Recorded data:

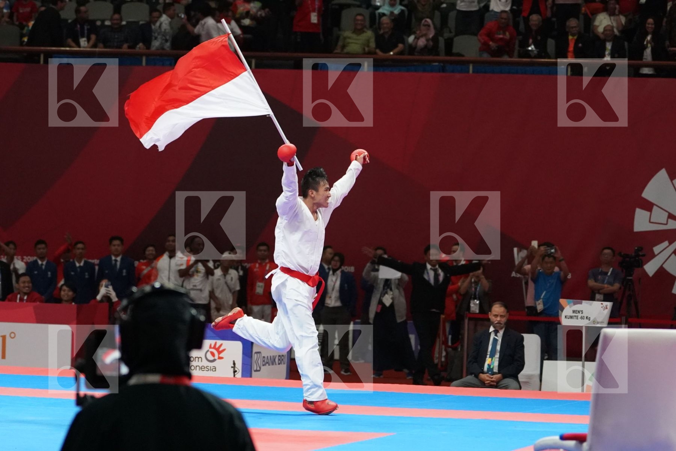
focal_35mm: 147
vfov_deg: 9.3
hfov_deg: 14.0
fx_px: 2760
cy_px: 226
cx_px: 338
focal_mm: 98
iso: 5000
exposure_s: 1/1000
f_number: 4
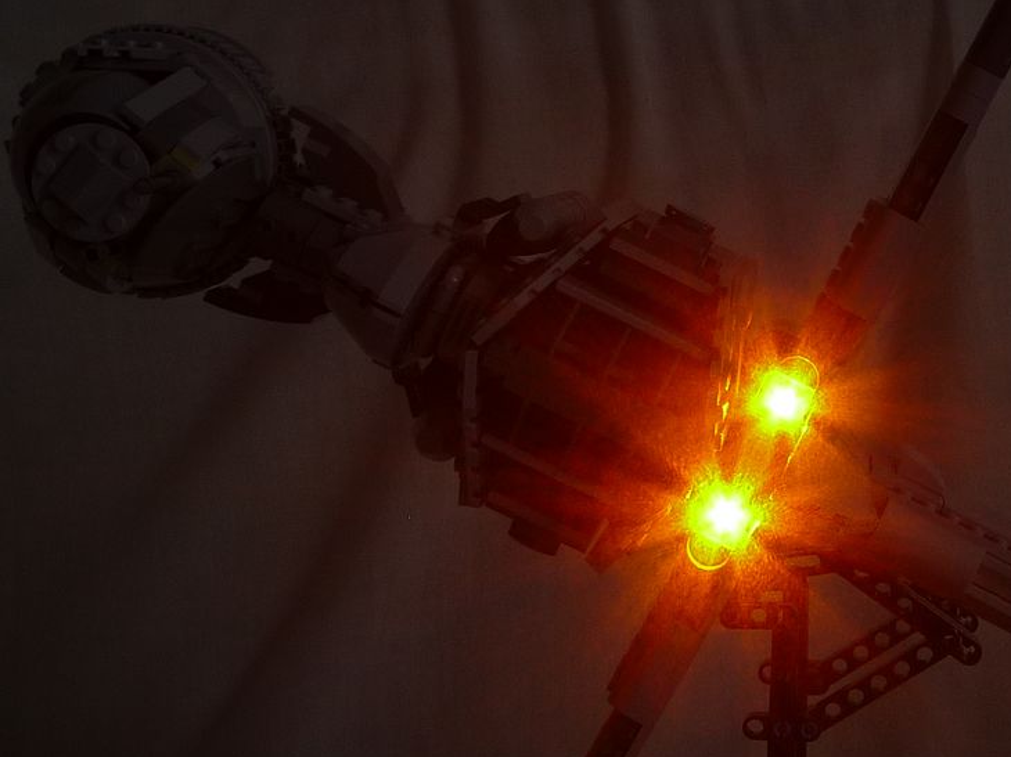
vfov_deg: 12.3
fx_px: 3504
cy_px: 547
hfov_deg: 16.2
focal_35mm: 120
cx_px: 964
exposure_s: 1
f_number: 3.5
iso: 80
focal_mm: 10.2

What to do:
Reproduce the records above exactly, starting with the line that contains "vfov_deg: 12.3" and ending with the last line.

Written response:
vfov_deg: 12.3
fx_px: 3504
cy_px: 547
hfov_deg: 16.2
focal_35mm: 120
cx_px: 964
exposure_s: 1
f_number: 3.5
iso: 80
focal_mm: 10.2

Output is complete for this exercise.